Economics Tax & Budget

Ending the state-and-local deduction would help make blue states pay their way

At this early stage in the debate over President Trump’s tax plan, much of the discussion has centered on his proposal to eliminate the state-and-local-tax deduction. Conservatives have long viewed closing this loophole as the great lost cause of President Reagan’s 1986 tax reform, though it has sometimes been criticized by Democrats as well. Everyone agrees that repealing the state-and-local-tax deduction would disproportionately affect blue states, where taxes are high and rising due to ongoing fiscal strain. It might be possible to make good on the Trump administration’s pledge of one of the biggest tax cuts in American history without targeting this particular deduction. But it probably won’t be possible to do so in a fiscally responsible way.

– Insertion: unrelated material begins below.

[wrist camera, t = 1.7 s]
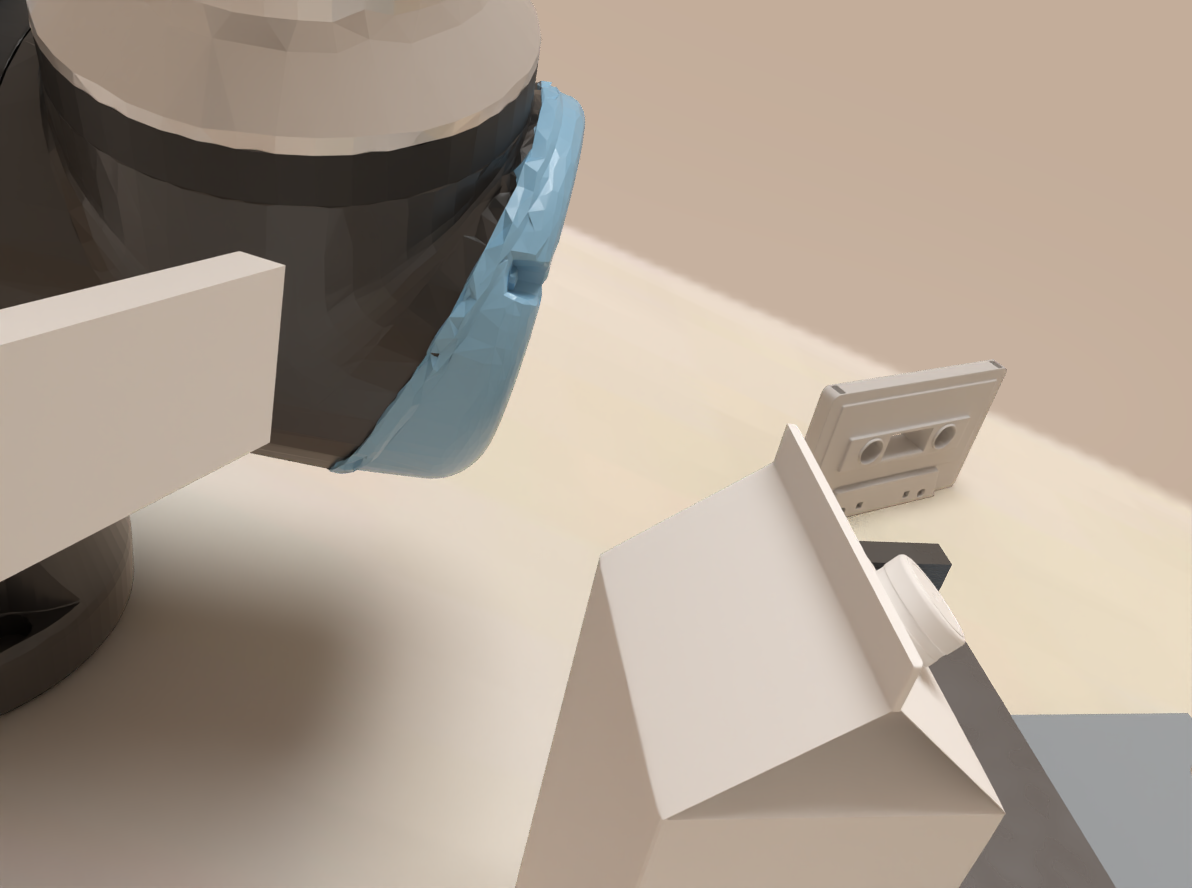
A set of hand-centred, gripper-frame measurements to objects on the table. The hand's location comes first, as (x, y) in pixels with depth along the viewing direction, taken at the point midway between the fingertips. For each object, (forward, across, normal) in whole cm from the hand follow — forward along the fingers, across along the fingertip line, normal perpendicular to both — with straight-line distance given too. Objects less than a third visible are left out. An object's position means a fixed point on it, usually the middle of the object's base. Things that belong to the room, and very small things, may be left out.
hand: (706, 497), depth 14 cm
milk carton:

When a filer tallies up how much he owes the IRS in a given year, a deduction shrinks his “adjusted gross income,” creating a smaller base to which the federal income-tax structure is applied. The theory is that you shouldn’t have to pay full income taxes on earnings that you used to cover certain unavoidable or justifiable expenses. Seventy percent of households claim the standard deduction, currently $12,600 for a married couple filing jointly. The remaining 30 percent “itemize” deductions, and more or less all of them claim state and local taxes paid. They take how much they paid in property and income or, in rarer instances, sales taxes and multiply that sum by their top marginal federal income-tax rate (the highest is now 39.6 percent). This figure may then be subtracted from their taxable earnings.

Read the entire piece here in the May 29, 2017 Issue of National Review (paywall)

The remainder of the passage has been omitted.